The data for this study were retrospectively collected from the Córdoba Tomosynthesis Screening Trial. A total of 15 987 DM and DBT examinations (which included 98 screening-detected and 15 interval cancers) from 15 986 women (mean age ± standard deviation, 58 years ± 6) were evaluated. The DM and DBT images were independently read by four breast radiologists.

Flowchart of the original screening strategies and how they were compared with the artificial intelligence (AI)–based screening strategy. If the original setting used digital mammography (DM), AI scores computed on DM images were used. Similarly, if the original setting used digital breast tomosynthesis (DBT), the AI scores computed on only DBT images were used. Cases were considered very likely normal if the AI score was 7 or lower (approximately 70% of screening volume).

The AI system with deep learning algorithm was used in this study to detect lesions suspicious for breast cancer on DM and DBT images. The most suspicious findings detected by the system are marked on every image and assigned a score between 1 and 100. Based on the maximum suspicious examination score from 1 to 10 was generated, indicating the increasing likelihood that a visible cancer is present on the mammogram.The DBT images and the DM images of each examination were independently processed by the AI system, resulting in two AI scores per examination: an AI-DM score and an AI-DBT score.

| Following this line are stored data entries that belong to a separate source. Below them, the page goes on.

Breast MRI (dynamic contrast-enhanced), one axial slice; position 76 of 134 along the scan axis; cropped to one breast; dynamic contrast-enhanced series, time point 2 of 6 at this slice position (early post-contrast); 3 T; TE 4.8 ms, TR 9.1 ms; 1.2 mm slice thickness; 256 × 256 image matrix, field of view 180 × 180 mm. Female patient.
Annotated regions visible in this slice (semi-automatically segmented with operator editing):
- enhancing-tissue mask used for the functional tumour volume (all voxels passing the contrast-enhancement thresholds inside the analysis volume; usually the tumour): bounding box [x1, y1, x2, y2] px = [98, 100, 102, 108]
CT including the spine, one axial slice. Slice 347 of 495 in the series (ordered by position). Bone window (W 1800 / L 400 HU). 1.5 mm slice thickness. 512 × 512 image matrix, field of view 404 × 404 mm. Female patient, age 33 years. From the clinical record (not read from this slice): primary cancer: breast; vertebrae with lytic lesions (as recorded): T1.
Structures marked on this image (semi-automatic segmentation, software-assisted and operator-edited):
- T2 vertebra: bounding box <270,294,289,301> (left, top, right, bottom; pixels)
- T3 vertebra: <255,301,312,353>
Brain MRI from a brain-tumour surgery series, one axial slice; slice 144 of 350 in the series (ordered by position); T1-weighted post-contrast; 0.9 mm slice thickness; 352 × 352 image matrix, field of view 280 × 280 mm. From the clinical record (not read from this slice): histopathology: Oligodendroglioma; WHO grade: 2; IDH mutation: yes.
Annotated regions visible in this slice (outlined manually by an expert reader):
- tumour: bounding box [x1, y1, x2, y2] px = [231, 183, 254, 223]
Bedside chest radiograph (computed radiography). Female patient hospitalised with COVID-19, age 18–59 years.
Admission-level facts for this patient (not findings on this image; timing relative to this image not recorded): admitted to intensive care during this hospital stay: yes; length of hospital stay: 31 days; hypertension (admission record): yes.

The output of the AI triaging was analyzed by a panel of radiologists (with 3 to 20 years of experience), and findings were considered true-positive only if the system correctly localized them and assigned them the highest suspicion score at the examination (on the region suspicion scale of 1–100).

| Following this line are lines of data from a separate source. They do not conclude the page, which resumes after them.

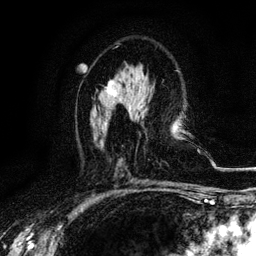
Breast MRI, one axial slice. Slice 63 of 116 in the series (ordered by position). Cropped to one breast. Dynamic contrast-enhanced series, time point 2 of 6 at this slice position (early post-contrast). 3 T. TE 4.2 ms, TR 8.5 ms. 256 × 256 image matrix, field of view 160 × 160 mm. Female patient.
Annotated regions visible in this slice (semi-automatically segmented with operator editing):
- enhancing-tissue mask used for the functional tumour volume (all voxels passing the contrast-enhancement thresholds inside the analysis volume; usually the tumour): bounding box (x1, y1, x2, y2) in pixels: (106, 80, 116, 95)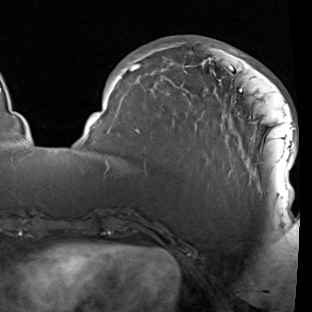
Breast MRI (dynamic contrast-enhanced), one axial slice; cropped to one breast; dynamic contrast-enhanced series, time point 2 of 7 at this slice position (early post-contrast); 1.5 T; TE 1.9 ms, TR 5.1 ms; 2 mm slice thickness; 312 × 312 image matrix, field of view 232 × 232 mm. Female patient.
Outlined on this slice (semi-automatically segmented with operator editing):
- enhancing-tissue mask used for the functional tumour volume (all voxels passing the contrast-enhancement thresholds inside the analysis volume; usually the tumour): bounding box [x1, y1, x2, y2] px = [85, 40, 298, 207]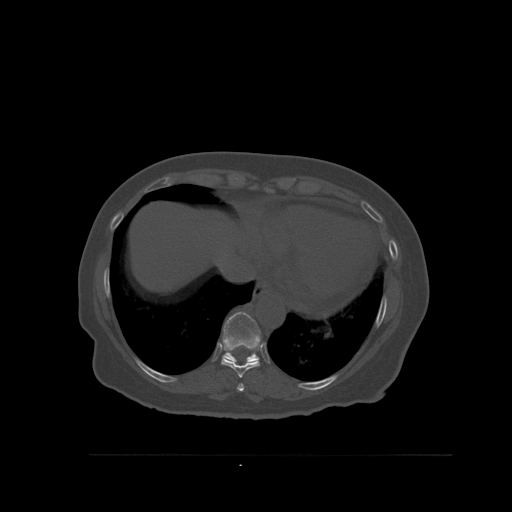
CT including the spine, one axial slice; position 330 of 527 along the scan axis; bone window (W 1800 / L 400 HU); 1.5 mm slice thickness; 512 × 512 image matrix, field of view 470 × 470 mm. Patient: female, 73 years. From the clinical record (not read from this slice): primary cancer: breast.
Structures marked on this image (semi-automatic segmentation, software-assisted and operator-edited):
- T10 vertebra: box from (x=222, y=312) to (x=261, y=363) px
- T8 vertebra: (x=237, y=383)–(x=244, y=392)
- T9 vertebra: (x=221, y=340)–(x=260, y=378)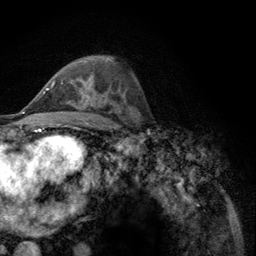
Breast MRI (dynamic contrast-enhanced), one axial slice; position 73 of 134 along the scan axis; cropped to one breast; dynamic contrast-enhanced series, time point 2 of 6 at this slice position (early post-contrast); 3 T; TE 2.8 ms, TR 7.8 ms; 1.2 mm slice thickness; 256 × 256 image matrix. Female patient.
Annotated regions visible in this slice (semi-automatic segmentation, software-assisted and operator-edited):
- enhancing-tissue mask used for the functional tumour volume (all voxels passing the contrast-enhancement thresholds inside the analysis volume; usually the tumour): bounding box <52,80,89,102> (left, top, right, bottom; pixels)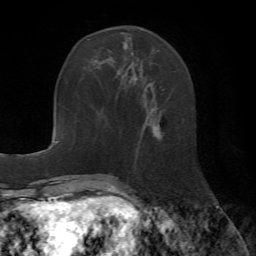
Breast MRI (dynamic contrast-enhanced), one axial slice. Position 19 of 72 along the scan axis. Cropped to one breast. Dynamic contrast-enhanced series, time point 2 of 7 at this slice position (early post-contrast). 1.5 T. TE 4.2 ms, TR 8.7 ms. 2.2 mm slice thickness. 256 × 256 image matrix, field of view 180 × 180 mm. Female patient.
Structures marked on this image (semi-automatically segmented with operator editing):
- enhancing-tissue mask used for the functional tumour volume (all voxels passing the contrast-enhancement thresholds inside the analysis volume; usually the tumour): box from (x=118, y=43) to (x=160, y=141) px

The screening reading workload, sensitivity, and recall rate were compared between each original screening setting and the AI-based screening strategy by using the McNemar test for paired data, with an α of .05 indicating statistical significance. Screening workload was defined as the number of readings, and an estimate in hours was computed using the average reading time per examination, 25 seconds for a DM examination and 64 seconds for a DBT plus DM or synthetic mammography examination.

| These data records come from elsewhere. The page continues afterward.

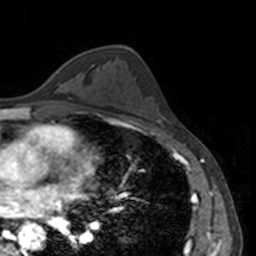
Breast MRI, one axial slice; position 87 of 160 along the scan axis; cropped to one breast; dynamic contrast-enhanced series, time point 2 of 7 at this slice position (early post-contrast); 3 T; TE 1.7 ms, TR 4 ms; 256 × 256 image matrix, field of view 170 × 170 mm. Female patient.
Outlined on this slice (semi-automatically segmented with operator editing):
- enhancing-tissue mask used for the functional tumour volume (all voxels passing the contrast-enhancement thresholds inside the analysis volume; usually the tumour): bounding box <66,61,68,63> (left, top, right, bottom; pixels)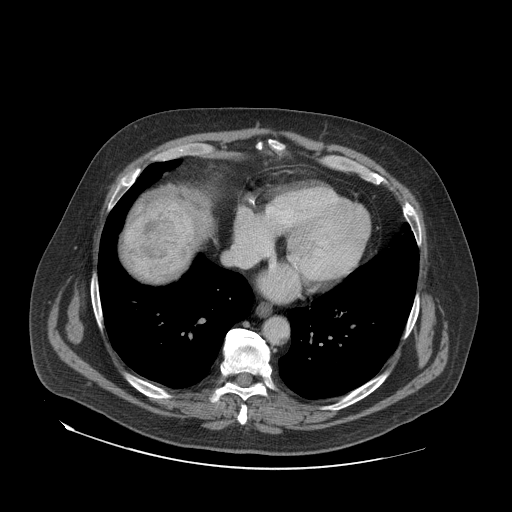
Contrast-enhanced abdominal CT (liver protocol), one axial slice; slice 72 of 79 in the series (ordered by position); reconstruction kernel STANDARD; soft-tissue window (W 400 / L 40 HU); 2.5 mm slice thickness; 512 × 512 image matrix, field of view 480 × 480 mm. From the clinical record (not read from this slice): diagnosis: hepatocellular carcinoma (patient treated with transarterial chemoembolisation; whether this scan precedes or follows treatment is not stated here); TNM stage (as recorded): Stage-IVA; Child-Pugh class: A; tumour differentiation: well differentiated.
Outlined on this slice (semi-automatic segmentation, software-assisted and operator-edited):
- liver parenchyma outside the tumour (the mass and vessels are separate outlines, so this box may not span the whole liver): bounding box (x1, y1, x2, y2) in pixels: (124, 196, 210, 276)
- mass: (123, 197, 195, 282)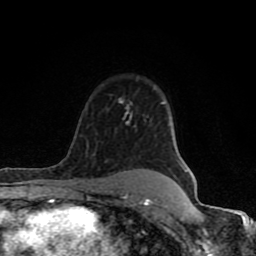
Breast MRI (dynamic contrast-enhanced), one axial slice. Position 62 of 80 along the scan axis. Cropped to one breast. Dynamic contrast-enhanced series, time point 2 of 8 at this slice position (early post-contrast). 1.5 T. TE 4.2 ms, TR 7 ms. 2 mm slice thickness. 256 × 256 image matrix, field of view 155 × 155 mm. Female patient.
Outlined on this slice (semi-automatically segmented with operator editing):
- enhancing-tissue mask used for the functional tumour volume (all voxels passing the contrast-enhancement thresholds inside the analysis volume; usually the tumour): bounding box <62,101,153,206> (left, top, right, bottom; pixels)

When comparing the AI-based strategy of DBT to the original double reading of DM, it was observed that AI-based DBT screening would have been carried out with a smaller workload (156 hours vs 222 hours, a relative workload reduction of 29.7% [95% CI: 23.8, 36.2], P < .001). The sensitivity would have been 25.0% higher in relative terms (95% CI: 15.8, 36.3; P < .001), with 95 of 113 cancers detected with AI-DBT screening (84.1%; 95% CI: 76.2, 89.7) and 76 of 113 with unaided DM screening (67.3%; 95% CI: 58.2, 75.2). Moreover, the recall rate would have been 27.1% lower in relative terms (95% CI: 24.1, 30.3; P < .001), with 588 of 15 987 women recalled with AI-DBT screening (3.7%; 95% CI: 3.4, 4.0) and 807 of 15 987 women recalled with unaided DM screening (5.1%; 95% CI: 4.7, 5.4).

Result

In a retrospective study of 15 987 mammograms, artificial intelligence (AI) reduced screening workload up to 70% for both digital mammography (DM)– or digital breast tomosynthesis (DBT)–based screening programs without reducing sensitivity by 5% or more.

Using AI to transition from DM screening to DBT screening would yield a reduction of 30% in workload, a 25% improvement in sensitivity, and a reduction of 27% in recall rate.

Conclusion

Digital mammography and digital breast tomosynthesis screening strategies based on artificial intelligence systems could reduce workload up to 70%.